Depuis des décennies, du Maroc au Yémen, en passant par le Soudan et Oman, le dicton veut que les livres soient "écrits au Caire, publiés à Beyrouth et lus à Bagdad". Cette année, pour sa 5e édition, le festival "Je suis Irakien, je lis" a voulu redonner tout son sens au proverbe en distribuant "15.000 livres récoltés gratuitement et offerts à tous", explique à l'AFP un volontaire, Moustapha al-Katib, 19 ans.

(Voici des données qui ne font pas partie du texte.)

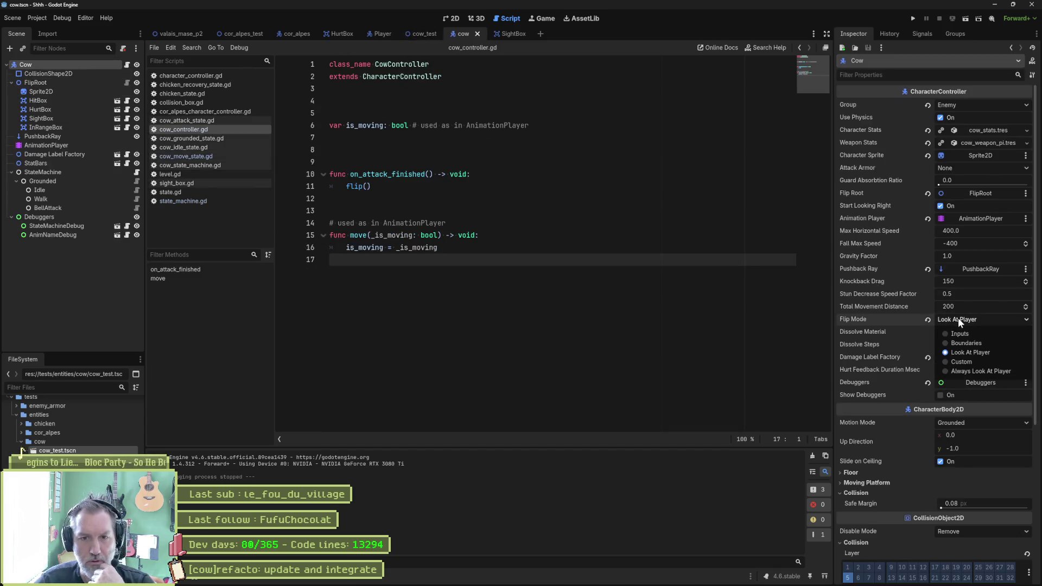
left_click(972, 372)
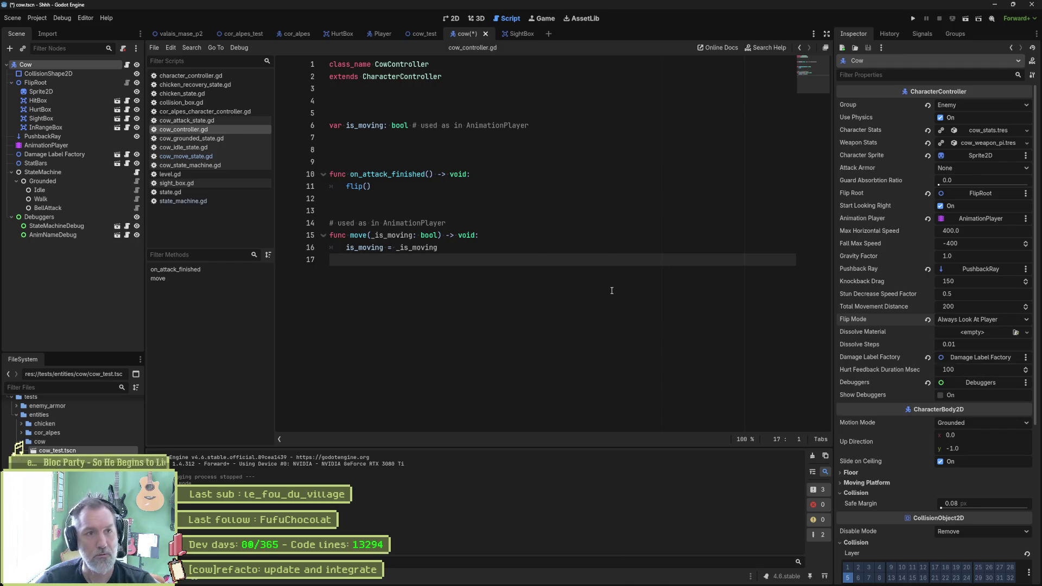
Step: Run cow_test, jump and dash the player across the cow, then open character_controller.gd
left_click(425, 34)
key("F6")
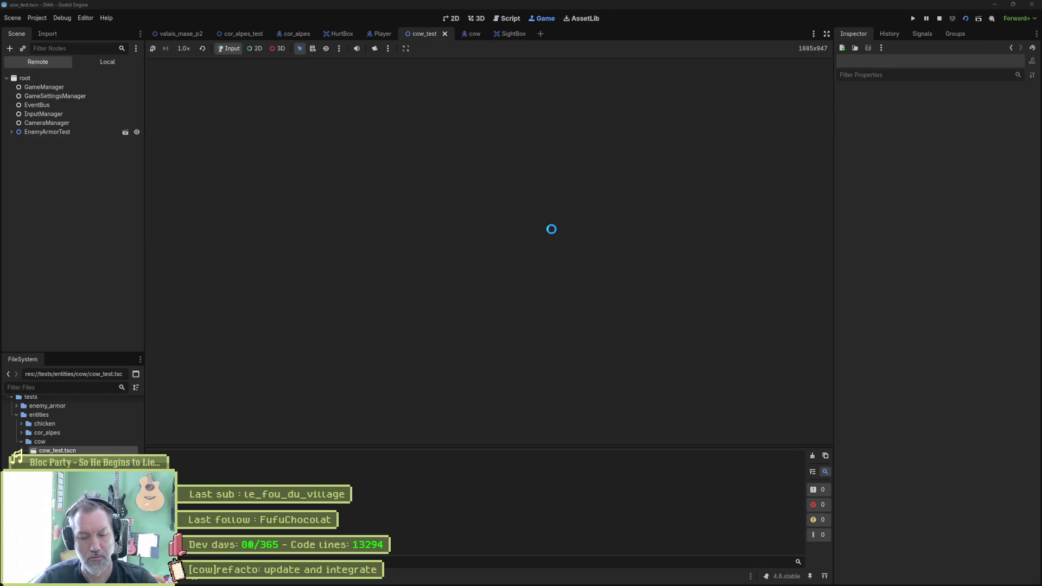
key("d")
key("space")
key("shift")
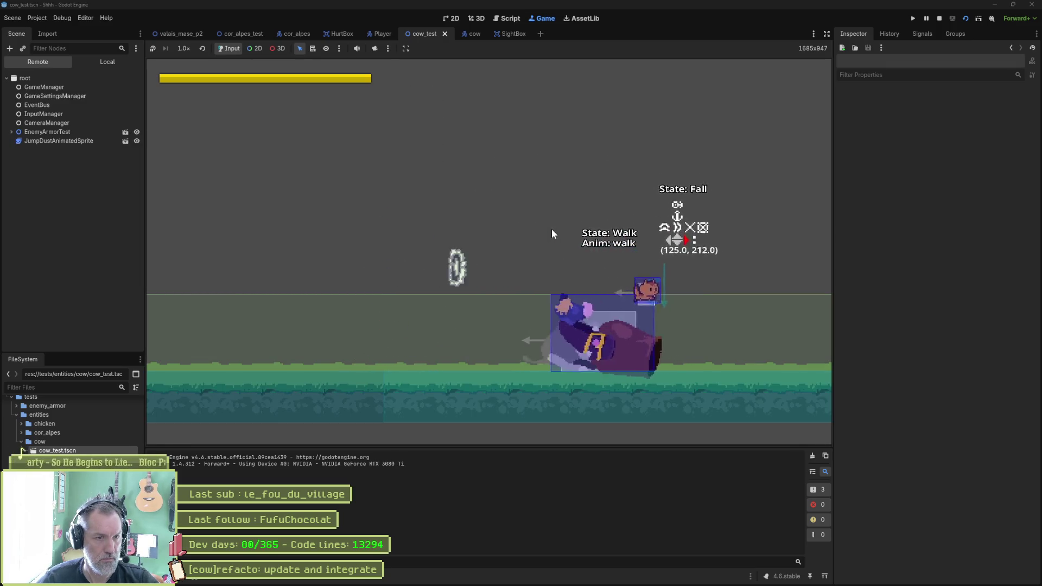
key("F8")
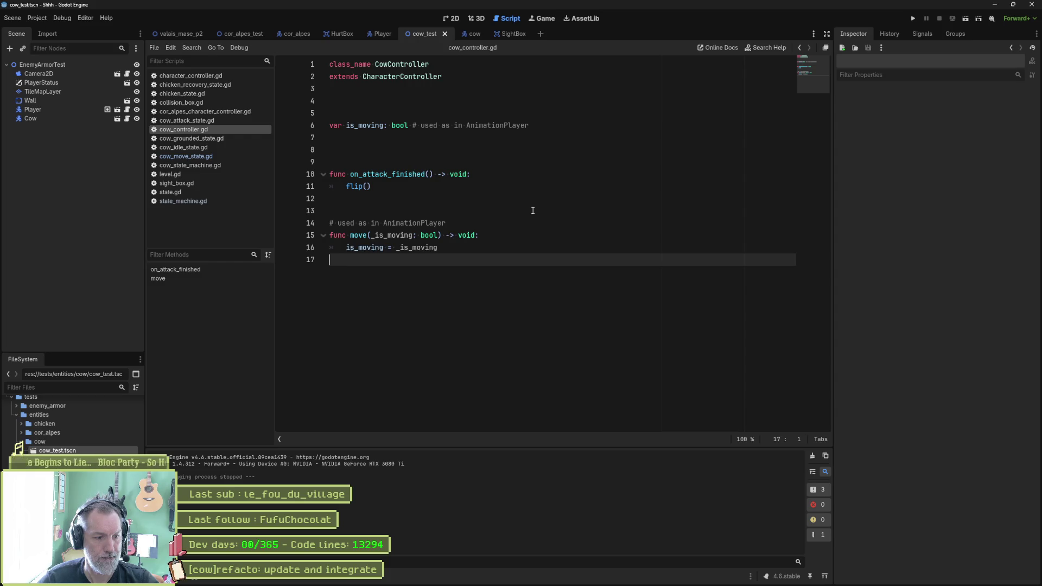
left_click(210, 78)
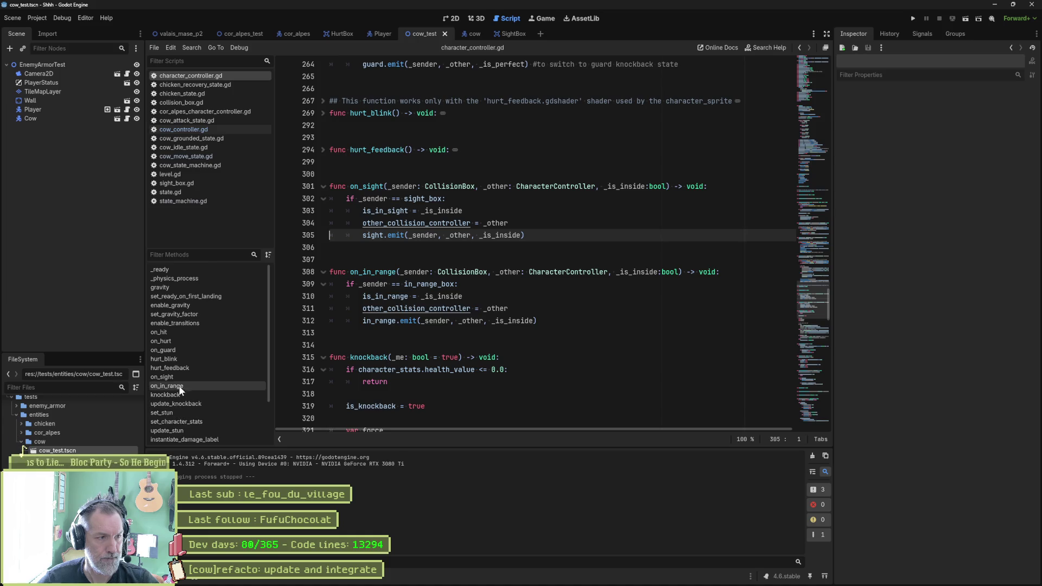
Step: Search all project files for 'flip'
scroll(205, 395, "down", 3)
left_click(183, 405)
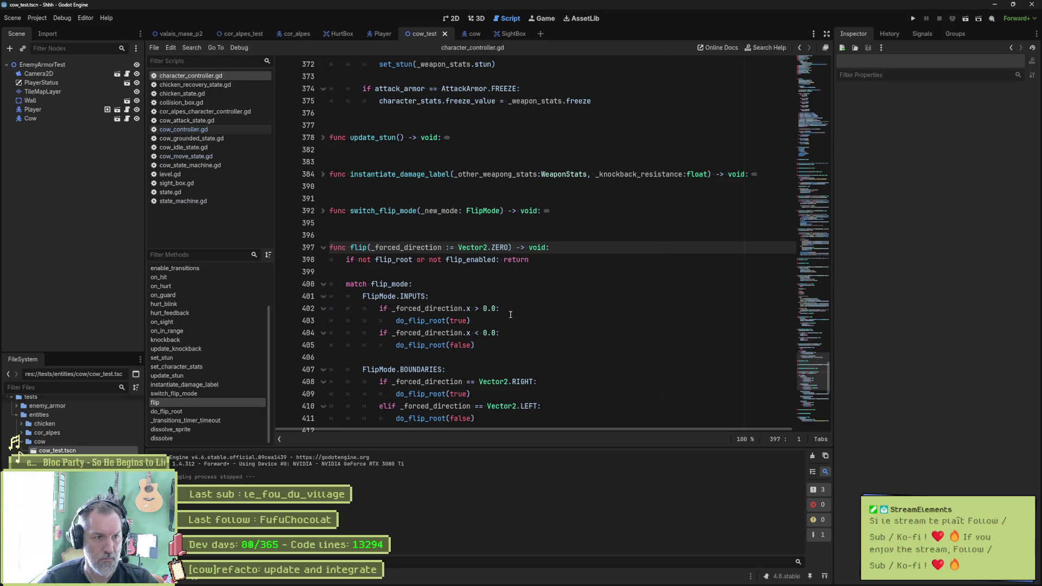
double_click(357, 248)
key("ctrl+shift+f")
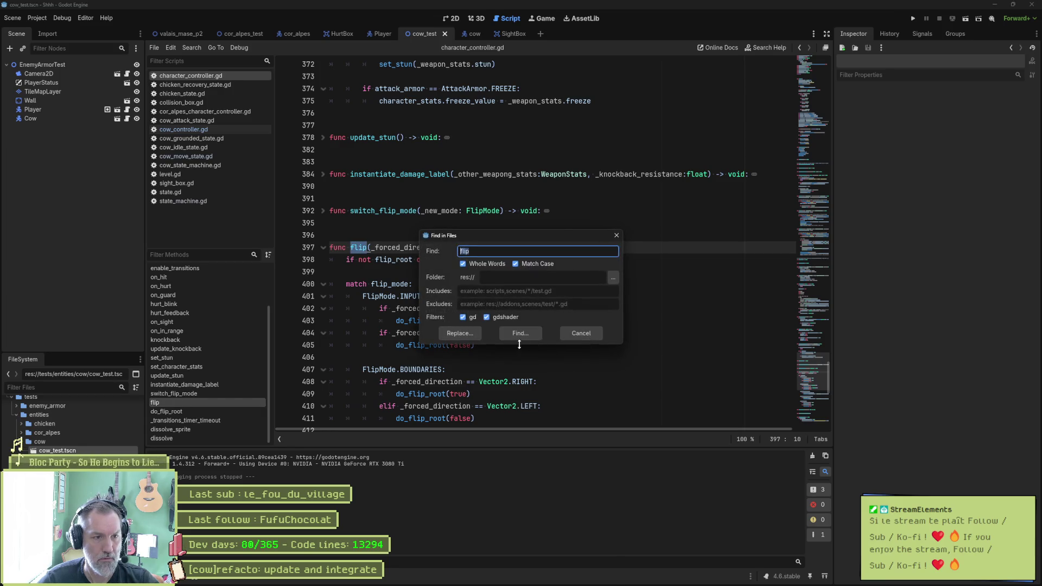
key("Return")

Autour de longues tables recouvertes de nappes rouges où -avec d'autres bénévoles- il aligne les livres, des mains se tendent à chaque fois que sort des cartons un roman, un manuel technique ou juridique, un traité religieux, de géographie ou un recueil de poésie. Hussein Ali, étudiant en droit de 23 ans, était déjà venu alimenter sa bibliothèque l'année dernière dans le parc Abou Nouwas, du nom du célèbre poète arabe connu notamment pour ses écrits sur les délices de l'ivresse. De retour cette année, il "espère que ce type d'événement culturel continuera, notamment pour les jeunes", qui déplorent régulièrement le manque de lieux culturels et d'espaces d'expression en Irak, où 60% de la population a moins de 25 ans. "Notre cerveau, c'est comme une boîte qu'il faut toujours remplir avec des nouvelles choses", explique Raghed Nassir, étudiante en finances de 22 ans qui dit lire "beaucoup de livres, surtout des romans". Touqa Mohammed, juriste en devenir du même âge, veut aussi du "changement". Attraper un livre au hasard parmi ceux distribués, "c'est encore mieux, c'est comme une nouvelle aventure", lance-t-elle dans un sourire.
A côté, sur un immense panneau, des dizaines de personnes, feutres en main, laissent un message. L'un d'eux a inscrit: "lis plus et tu verras encore plus loin". D'autres messages appellent à lire pour survivre aux difficultés du quotidien.